Nos films s’affranchissent de musique, surtout lorsque le récit est aussi tendu que celui-ci, mais on aime, en conclusion, qu’elle intervienne et accompagne le spectateur vers l’issue du récit, et permette au film de se poursuivre dans son esprit. Pour Sibel, nous avions choisi un rap final plein d’énergie. Pour Confidente, alors que nous étions sur le tournage, nous pensions utiliser un morceau d’un groupe de métal féminin d’Ankara des années 1990, afin de transmettre la rage de notre personnage. Mais pendant la postproduction, nous avons entendu par hasard Douce à la radio, et nous avons été interpellés. Alors que le morceau était, musicalement, d’une douceur indicible, la rage dont nous avions besoin se retrouvait dans le sens des paroles de Clara Ysé, qui faisaient écho à notre propos de manière vertigineuse. Ce morceau-oxymore a ainsi naturellement trouvé sa place pour clore notre histoire. Et nous remercions Clara Ysé de tout cœur de nous l’avoir confié.

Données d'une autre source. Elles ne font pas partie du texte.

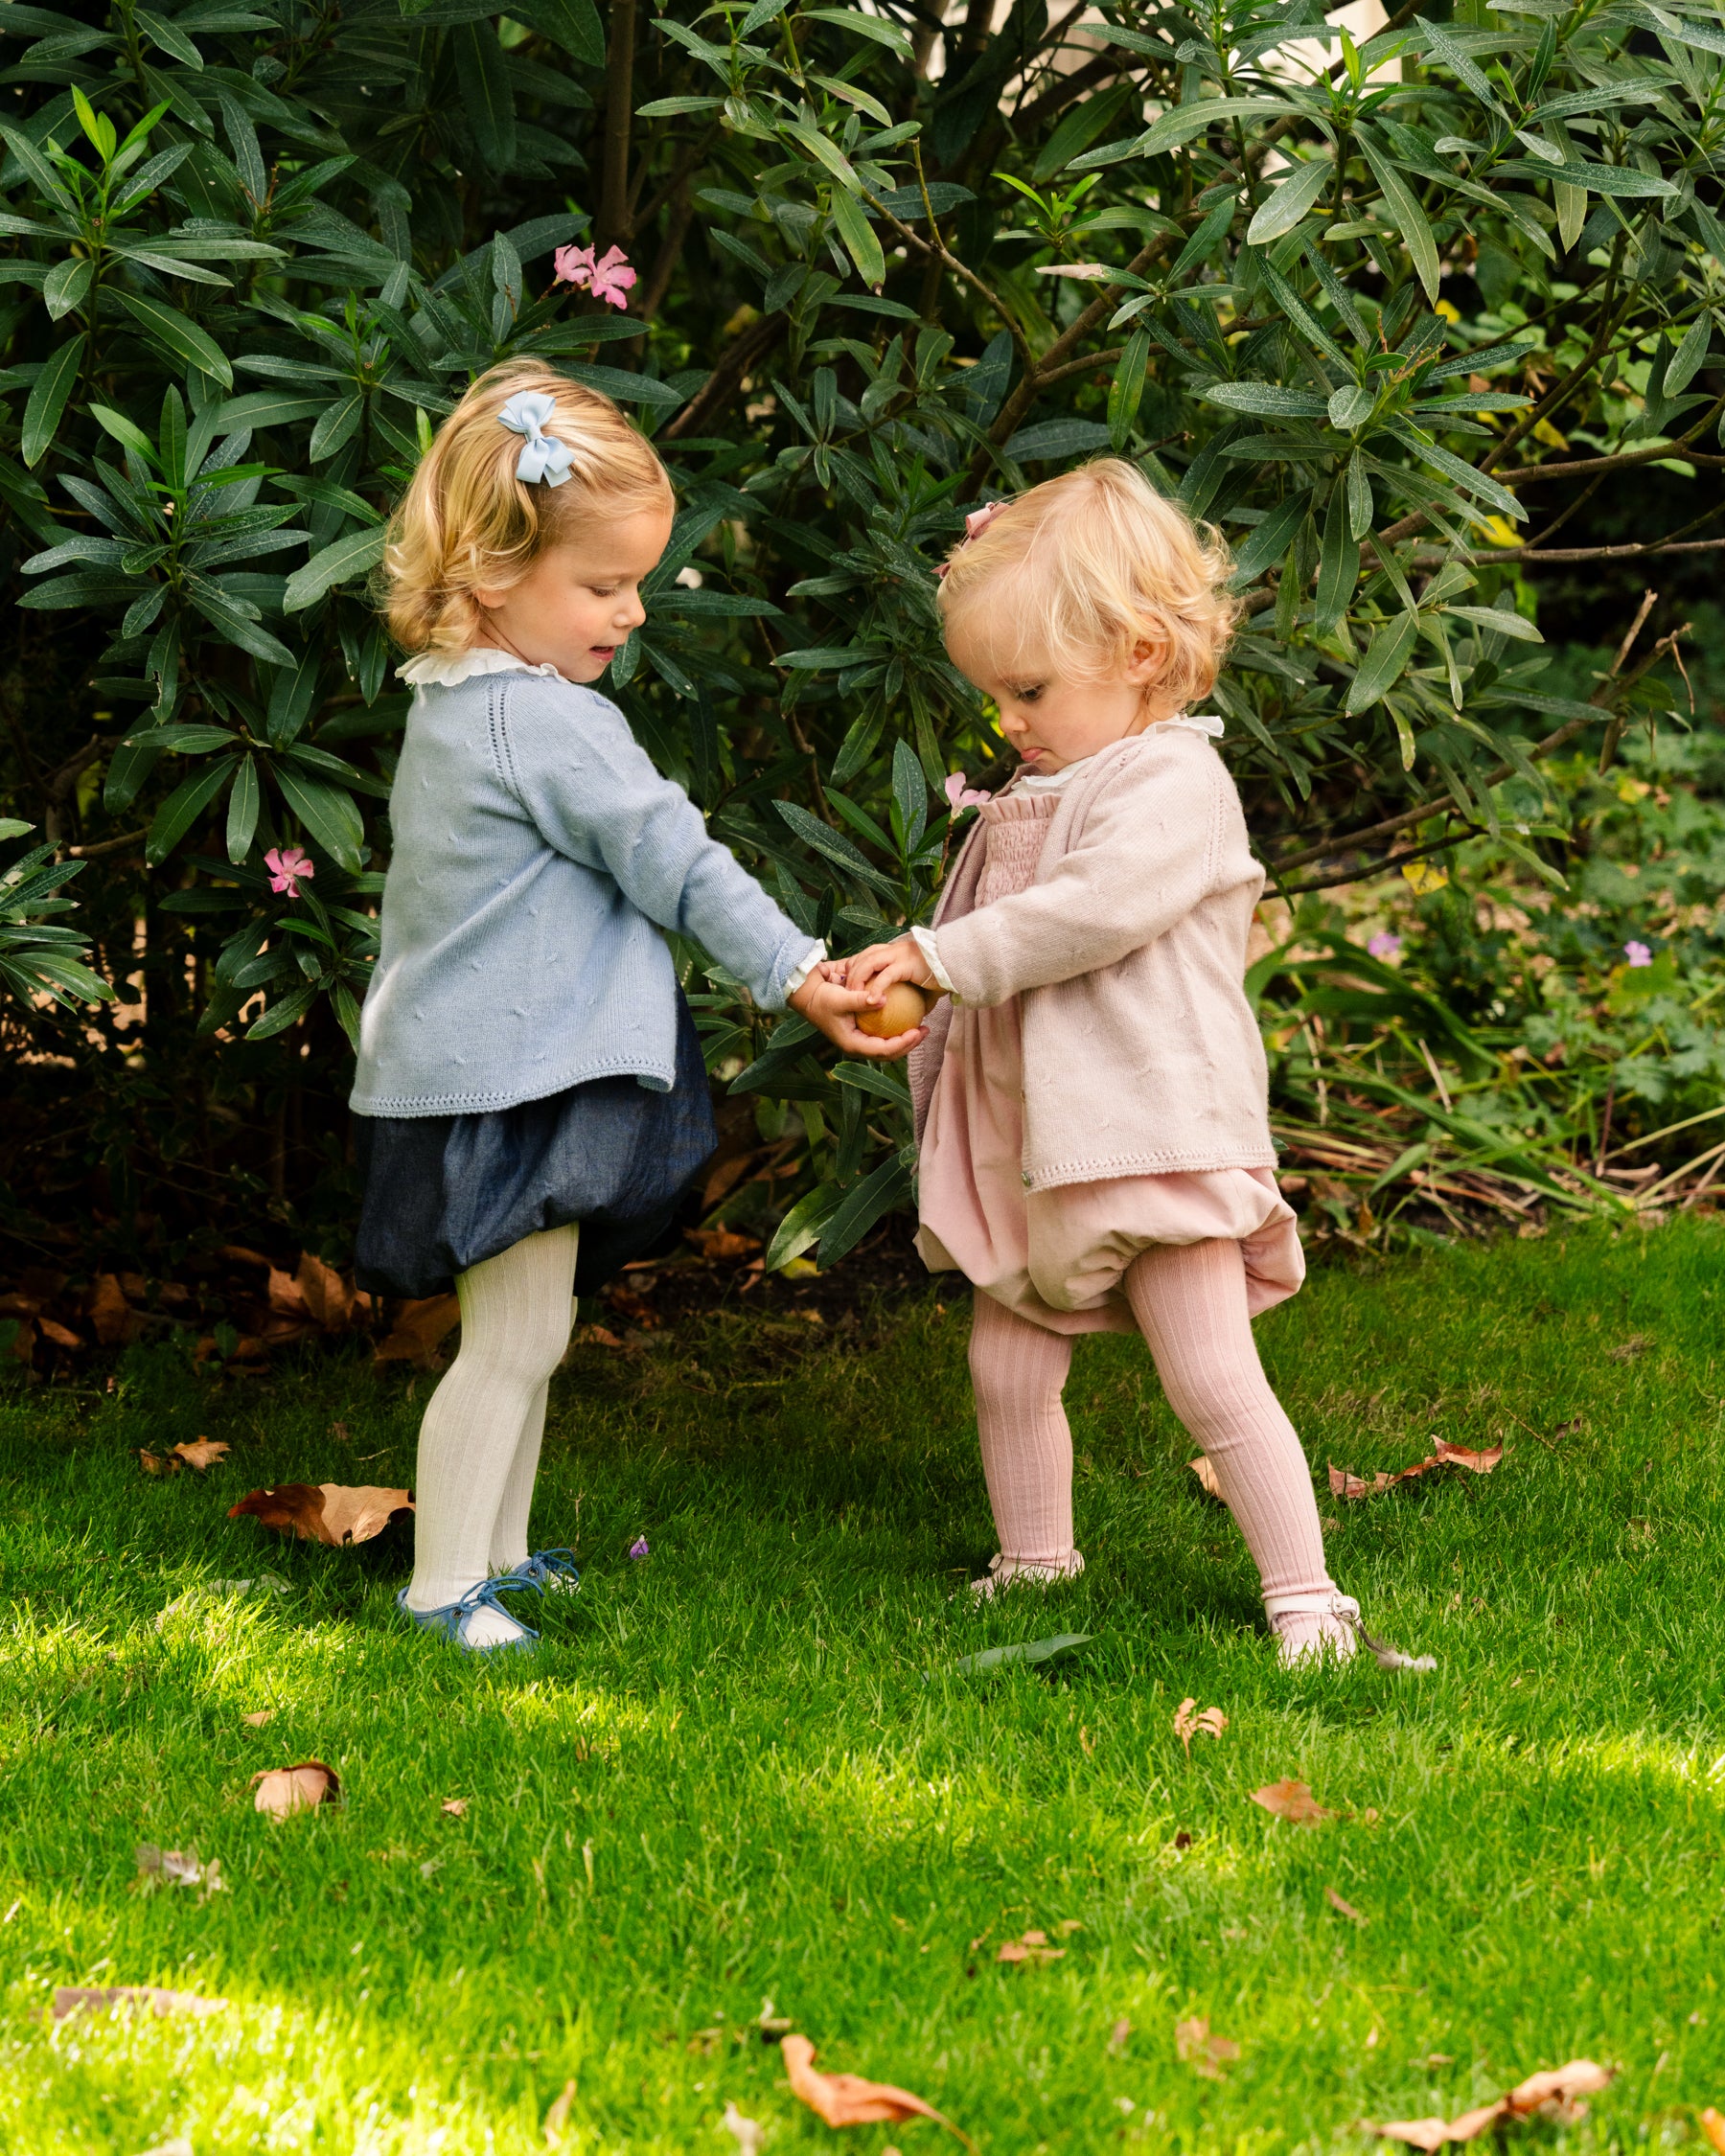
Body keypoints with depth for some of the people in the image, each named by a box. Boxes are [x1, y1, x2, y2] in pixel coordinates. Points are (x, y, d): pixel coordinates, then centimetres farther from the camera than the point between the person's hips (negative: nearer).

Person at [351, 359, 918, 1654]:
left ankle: (498, 1553, 28)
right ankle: (442, 1586, 2)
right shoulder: (546, 724, -20)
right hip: (514, 1079, -10)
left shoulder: (453, 708, 12)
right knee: (515, 1340, -4)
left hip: (475, 1062, 10)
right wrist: (797, 974, -12)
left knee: (525, 1331, 18)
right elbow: (671, 857, -18)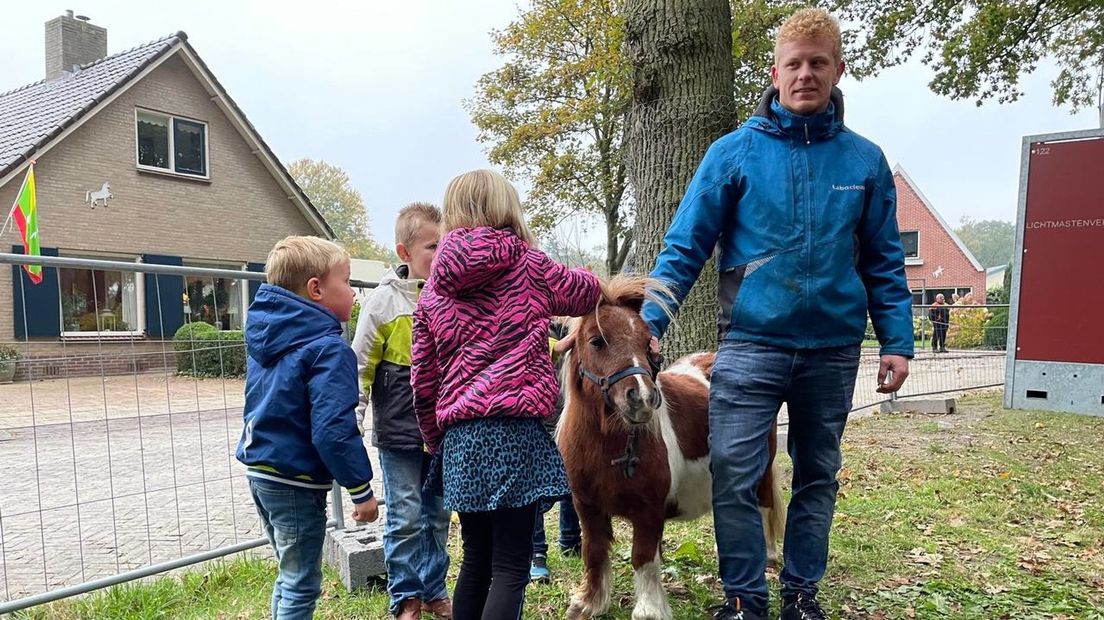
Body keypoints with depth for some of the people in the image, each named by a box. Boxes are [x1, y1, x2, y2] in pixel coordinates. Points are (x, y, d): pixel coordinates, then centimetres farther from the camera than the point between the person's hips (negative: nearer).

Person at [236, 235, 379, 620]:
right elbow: (333, 428, -26)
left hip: (259, 471, 9)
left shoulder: (265, 336, 7)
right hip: (295, 482, -9)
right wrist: (361, 490, -19)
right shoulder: (327, 348, -21)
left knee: (290, 576, 24)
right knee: (302, 586, 6)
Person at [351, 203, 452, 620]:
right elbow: (361, 365, -5)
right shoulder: (384, 301, -8)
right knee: (405, 517, 5)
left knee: (438, 514, 15)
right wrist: (352, 420, -8)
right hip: (398, 429, -3)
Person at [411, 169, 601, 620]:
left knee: (476, 559, 18)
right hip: (514, 430, -5)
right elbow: (586, 293, 18)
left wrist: (435, 439, 23)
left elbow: (423, 379, 12)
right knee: (511, 565, 1)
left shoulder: (433, 290, 12)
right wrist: (584, 278, 41)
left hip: (459, 437, 5)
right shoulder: (527, 264, 1)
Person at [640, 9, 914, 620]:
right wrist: (649, 319, -14)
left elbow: (884, 262, 9)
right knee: (732, 475, -4)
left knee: (818, 476, 14)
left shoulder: (864, 160, 5)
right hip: (751, 343, -2)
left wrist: (897, 341, 2)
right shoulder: (735, 151, -2)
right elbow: (684, 246, -4)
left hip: (834, 347, 3)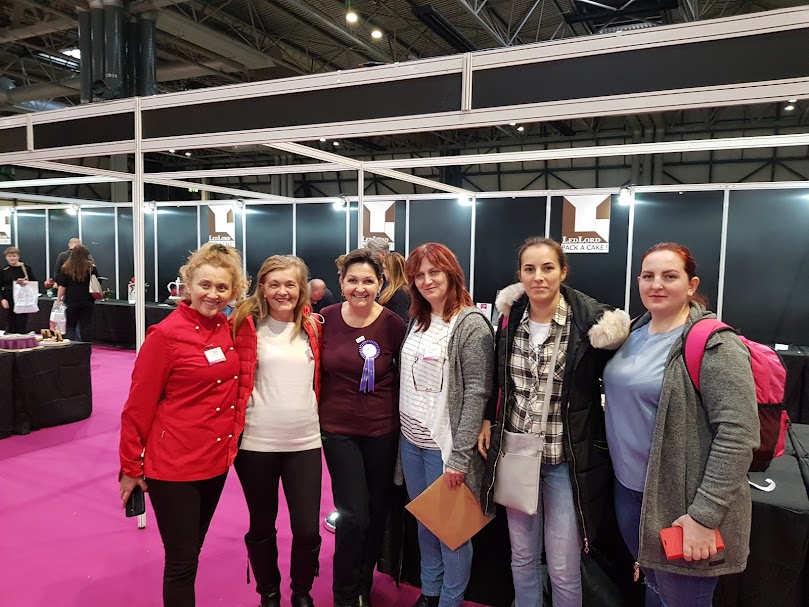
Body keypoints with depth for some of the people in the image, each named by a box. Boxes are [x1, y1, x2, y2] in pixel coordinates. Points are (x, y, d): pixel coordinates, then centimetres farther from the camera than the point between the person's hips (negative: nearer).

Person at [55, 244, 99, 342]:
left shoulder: (66, 268, -2)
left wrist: (58, 300, 3)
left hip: (71, 302, 0)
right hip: (87, 302, 0)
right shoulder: (91, 268, -1)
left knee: (70, 326, 9)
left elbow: (62, 286, -3)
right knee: (86, 326, 6)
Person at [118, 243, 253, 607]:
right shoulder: (166, 334, -16)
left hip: (217, 459, 6)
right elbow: (138, 405, -11)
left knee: (191, 552, 23)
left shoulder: (231, 329, 0)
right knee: (181, 561, 8)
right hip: (173, 463, -6)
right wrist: (130, 467, -4)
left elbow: (241, 382, 8)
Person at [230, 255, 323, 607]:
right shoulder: (247, 324, -5)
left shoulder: (312, 326, 4)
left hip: (304, 442, 2)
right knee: (262, 528, 15)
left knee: (308, 529, 4)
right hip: (256, 442, -1)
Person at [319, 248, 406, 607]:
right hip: (338, 429, 0)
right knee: (354, 515, -2)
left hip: (381, 430, 1)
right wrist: (316, 413, 3)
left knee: (377, 513, 14)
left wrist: (400, 418, -2)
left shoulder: (393, 325, -9)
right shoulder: (325, 320, -5)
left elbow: (405, 374, 2)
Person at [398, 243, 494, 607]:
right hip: (411, 441, 6)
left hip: (445, 445, -6)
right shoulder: (417, 321, 8)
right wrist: (404, 430, 8)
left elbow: (477, 393, -16)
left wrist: (460, 456, -19)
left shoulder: (471, 324, -12)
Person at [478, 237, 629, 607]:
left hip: (566, 458, -4)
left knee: (563, 569, 6)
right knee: (522, 557, 18)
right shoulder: (510, 317, 0)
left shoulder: (590, 320, -13)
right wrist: (488, 420, 9)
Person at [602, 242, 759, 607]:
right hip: (628, 489, 6)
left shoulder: (714, 345, -16)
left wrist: (704, 515, -21)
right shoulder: (634, 333, 6)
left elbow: (738, 435, -21)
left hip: (680, 503, -6)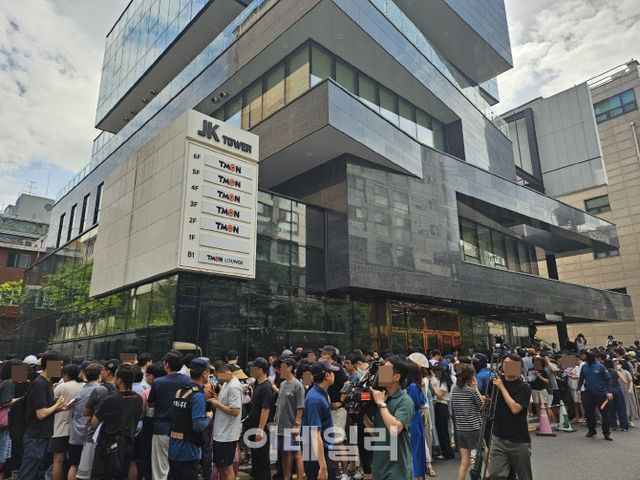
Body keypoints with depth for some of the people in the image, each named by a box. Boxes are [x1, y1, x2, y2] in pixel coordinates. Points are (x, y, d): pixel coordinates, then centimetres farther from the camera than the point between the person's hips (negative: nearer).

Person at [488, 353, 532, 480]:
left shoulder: (524, 387, -9)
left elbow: (515, 408, -21)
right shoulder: (495, 381, 2)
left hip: (520, 441, -2)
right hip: (498, 438, 2)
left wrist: (502, 387, -16)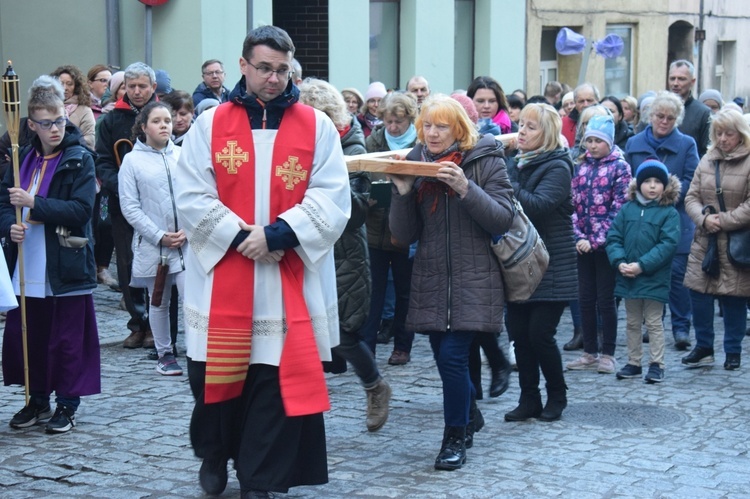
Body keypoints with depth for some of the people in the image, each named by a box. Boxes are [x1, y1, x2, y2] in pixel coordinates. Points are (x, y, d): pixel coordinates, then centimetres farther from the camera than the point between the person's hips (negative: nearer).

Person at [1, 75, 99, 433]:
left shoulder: (80, 159, -5)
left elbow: (82, 210, -15)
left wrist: (34, 203, -21)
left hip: (66, 266, -5)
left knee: (67, 339, 2)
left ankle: (67, 403, 16)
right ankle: (38, 400, 25)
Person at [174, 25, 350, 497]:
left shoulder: (317, 126, 3)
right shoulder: (210, 124, 3)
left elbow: (331, 199, -5)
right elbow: (193, 198, -2)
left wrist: (276, 235, -16)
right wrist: (241, 237, -14)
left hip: (291, 276, 0)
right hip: (222, 271, 1)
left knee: (278, 376, 1)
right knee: (215, 370, 7)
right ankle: (215, 453, 34)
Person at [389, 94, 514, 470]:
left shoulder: (485, 160, -4)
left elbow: (503, 219, -11)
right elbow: (405, 235, 3)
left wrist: (465, 188, -22)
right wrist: (402, 192, -13)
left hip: (473, 278, -4)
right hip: (430, 279, 4)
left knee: (452, 356, -12)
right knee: (446, 357, 12)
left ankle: (456, 437, 5)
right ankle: (470, 416, 39)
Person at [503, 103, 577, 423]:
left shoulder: (557, 168, -8)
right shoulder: (516, 164, 12)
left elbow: (538, 204, -25)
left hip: (551, 267, -6)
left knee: (539, 334, -6)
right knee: (518, 333, 4)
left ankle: (557, 395, 15)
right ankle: (529, 399, 15)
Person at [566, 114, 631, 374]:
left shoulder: (619, 167, -4)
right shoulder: (581, 167, 10)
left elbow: (619, 208, -11)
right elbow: (574, 204, 7)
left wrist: (595, 240, -14)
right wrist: (579, 236, -7)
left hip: (606, 244, -5)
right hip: (583, 245, 5)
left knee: (605, 300, 1)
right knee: (585, 299, 8)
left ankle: (608, 354, 10)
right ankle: (589, 353, 17)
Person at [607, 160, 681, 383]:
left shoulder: (669, 213, -6)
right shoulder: (627, 209, 5)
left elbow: (668, 244, -14)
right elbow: (613, 238, 3)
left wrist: (641, 265, -21)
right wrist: (619, 262, -14)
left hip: (654, 279, -4)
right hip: (627, 278, 4)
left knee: (654, 323, 3)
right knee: (632, 323, 14)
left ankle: (656, 365, 9)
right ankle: (633, 363, 24)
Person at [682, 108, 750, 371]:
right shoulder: (707, 160, 10)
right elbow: (692, 197, 9)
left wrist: (723, 221, -16)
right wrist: (704, 219, -9)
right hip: (704, 241, 5)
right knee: (699, 293, 3)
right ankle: (703, 347, 20)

Sibel finissait sur une femme au menton relevé ; Confidente se clôt, lui, sur un regard caméra. Quels vœux accompagnent ce film ?
Nous faisons des films pour les échanges qu’ils permettent à leur issue. Ce regard caméra est une manière d’inviter le spectateur à participer au débat.
Nous avions fait beaucoup de prises pour ce plan, une douzaine, afin d’avoir plusieurs variantes sur le sentiment donné à la fin du film. Ces prises sont une leçon d’acteur, tant Saadet Işıl Aksoy a été capable d’offrir des nuances de regards d’une finesse inouïe. Il nous a semblé intéressant de choisir une prise mélangeant la fierté et la défiance qui émergent du personnage de Sabiha comme un éclair.
Nous espérons que ce film aidera à libérer la parole autour de l’enfermement des uns et des autres. Le concept de communication a beaucoup évolué avec le temps, mais les outils contemporains ne nous semblent pas faits pour favoriser l’écoute patiente. Ce film est une invitation à la confidence, et nous espérons qu’il saura parler aux spectateurs partout dans le monde.